George Maslach, a retired dean of the College of Engineering, is known for fostering student interests in engineering. Doris Cuneo Maslach is a tireless community activist for housing and education. She helped negotiate the city/university/neighborhood agreement that led to university acquisition of the Kerr campus, and its use for student housing. Her interest in student housing issues dates back to the 1930s, when she was involved in student government and co-ops.

The Maslachs are the parents of Christina Maslach, UC Berkeley professor of psychology and the campus's vice provost for undergraduate education.

New deans, new faces

Two new deans are in place for the new school year, and a third has been named to assume a deanship next July.

P. David Pearson, a leading scholar in reading and reading assessment, is taking over the helm at the Graduate School of Education. Former dean Eugene Garcia returns to teaching. At the School of Optometry, Dennis Levi, a vision scientist comes to UC Berkeley from the University of Houston. He will be teaching and conducting research. He takes over as dean from Anthony Adams, who returns to the faculty and his research.

On July 1, 2002, in the College of Letters & Science, Mark Richards will become dean of the Division of Physical Sciences. Richards, a UC Berkeley professor and former chair of earth and planetary science, will replace Buford Price, professor of physics, who will return to the laboratory. Peter Bickel, professor of statistics, is interim dean until July.

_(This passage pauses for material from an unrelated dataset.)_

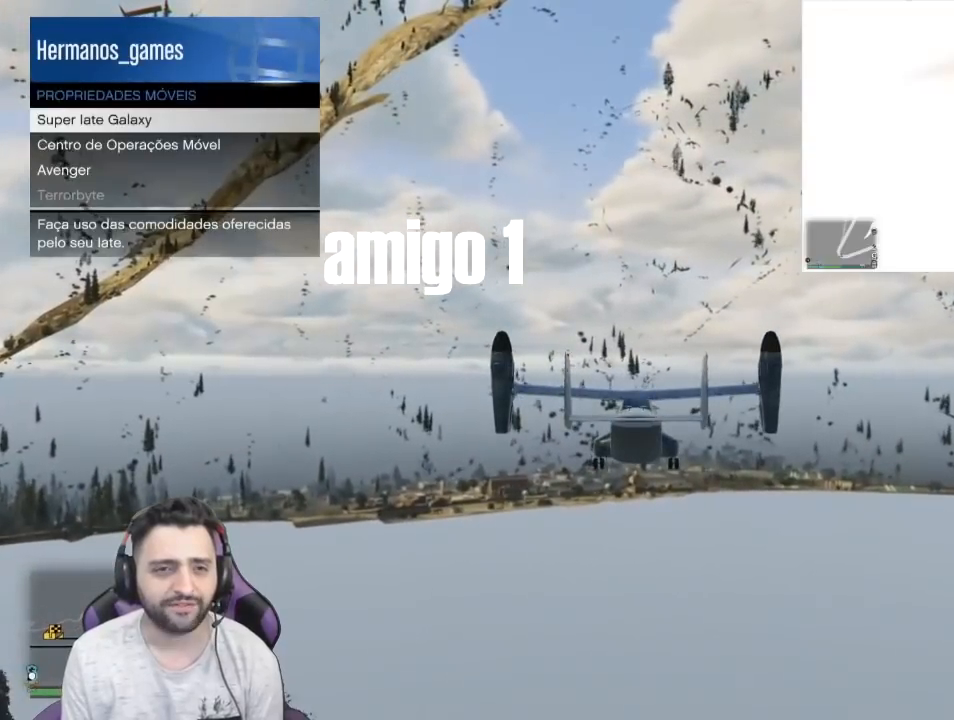
{"buttons": [], "left_stick": "center", "right_stick": "center", "events": []}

In addition to Pearson and Levi, other new faces on campus this fall include Davitt Moroney, a renowned harpsichordist, organist and musicologist who left Paris to join the music department as a professor and university organist. Moroney earned his PhD at UC Berkeley in 1980 and as a solo concert performer recorded 50 CDs, many devoted to the music of J.S. Bach and the French musicians in the court of Louis XIV. He is the winner of three British Gramophone awards.

Moroney will teaching an introduction to Bach this fall. "The course will be very hands-on, since in class I'll be performing many works live on the harpsichord," Moroney said. "One of my aims is to communicate how modern, exciting and joyful Bach's music can be. We'll also look at why he liked coffee so much that he first performed some of his compositions in a coffee house."